# Ryley's Run Sacramento Hotel



## GoldenJoyx'stwo (Feb 25, 2007)

Oh, wouldn't it be nice to be in CA???!!!


----------



## sharlin (Feb 26, 2007)

Kimm said:


> Oh, wouldn't it be nice to be in CA???!!!


92 degrees Saturday and 91 yesterday---had to water the darn yard!!!!


----------



## Lexie's Mom (Dec 14, 2005)

gosh i wish we had that weather. It was like 40 here today. :yuck:


----------



## Samaliners (Mar 24, 2008)

It was beautiful out here on the Coast!! But the weather is changing...


----------



## Jackson'sMom (Oct 13, 2007)

Samaliners said:


> It was beautiful out here on the Coast!! But the weather is changing...


No kidding! It was 87 yesterday, and right now it's 61 with 22 mph winds!

So this hotel allows dogs? That's the only way I can see us doing Ryley's Run, as otherwise I'd have to leave here about 5:30 a.m., and I'm just not inclined to do that.


----------



## GoldenJoyx'stwo (Feb 25, 2007)

It was 30 degrees when I got up this morning...

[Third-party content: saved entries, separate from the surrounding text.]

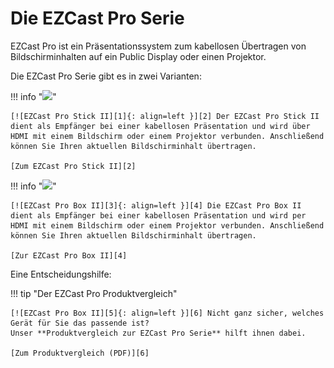 # Die EZCast Pro Serie

EZCast Pro ist ein Präsentationssystem zum kabellosen Übertragen von Bildschirminhalten auf ein Public Display oder einen Projektor.

Die EZCast Pro Serie gibt es in zwei Varianten: 

!!! info "![](/assets/img/ezcastpro.stick2.black.png)" 

    [![EZCast Pro Stick II][1]{: align=left }][2] Der EZCast Pro Stick II dient als Empfänger bei einer kabellosen Präsentation und wird über HDMI mit einem Bildschirm oder einem Projektor verbunden. Anschließend können Sie Ihren aktuellen Bildschirminhalt übertragen.
	
	[Zum EZCast Pro Stick II][2]
	
!!! info "![](/assets/img/ezcastpro.box2.black.logo.png)"

    [![EZCast Pro Box II][3]{: align=left }][4] Die EZCast Pro Box II dient als Empfänger bei einer kabellosen Präsentation und wird per HDMI mit einem Bildschirm oder einem Projektor verbunden. Anschließend können Sie Ihren aktuellen Bildschirminhalt übertragen.
	
	[Zur EZCast Pro Box II][4]

Eine Entscheidungshilfe:

!!! tip "Der EZCast Pro Produktvergleich"

    [![EZCast Pro Box II][5]{: align=left }][6] Nicht ganz sicher, welches Gerät für Sie das passende ist?   
	Unser **Produktvergleich zur EZCast Pro Serie** hilft ihnen dabei.
	
	[Zum Produktvergleich (PDF)][6]

  [1]: assets/img/stick2.png
  [2]: pro-stick-d10/intro
  [3]: assets/img/box2.png
  [4]: pro-box-b10/intro
  [5]: assets/img/product-comparison.png
  [6]: https://download.stueber.de/doc/de/ezcastpro/ezcastpro.produktvergleich.de.pdf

I think that's the hotel that allows dogs. I seem to remember that chain being mentioned before.


----------



## Jackson'sMom (Oct 13, 2007)

Yep, I just checked the Web site, and it says pets are welcome.


----------



## sharlin (Feb 26, 2007)

Yep, they do - went by personally and talked to them. It's just a normal La Quinta Inn, nothing fancy, but, nice and clean, close to the event, and there are tons of places around to eat.


----------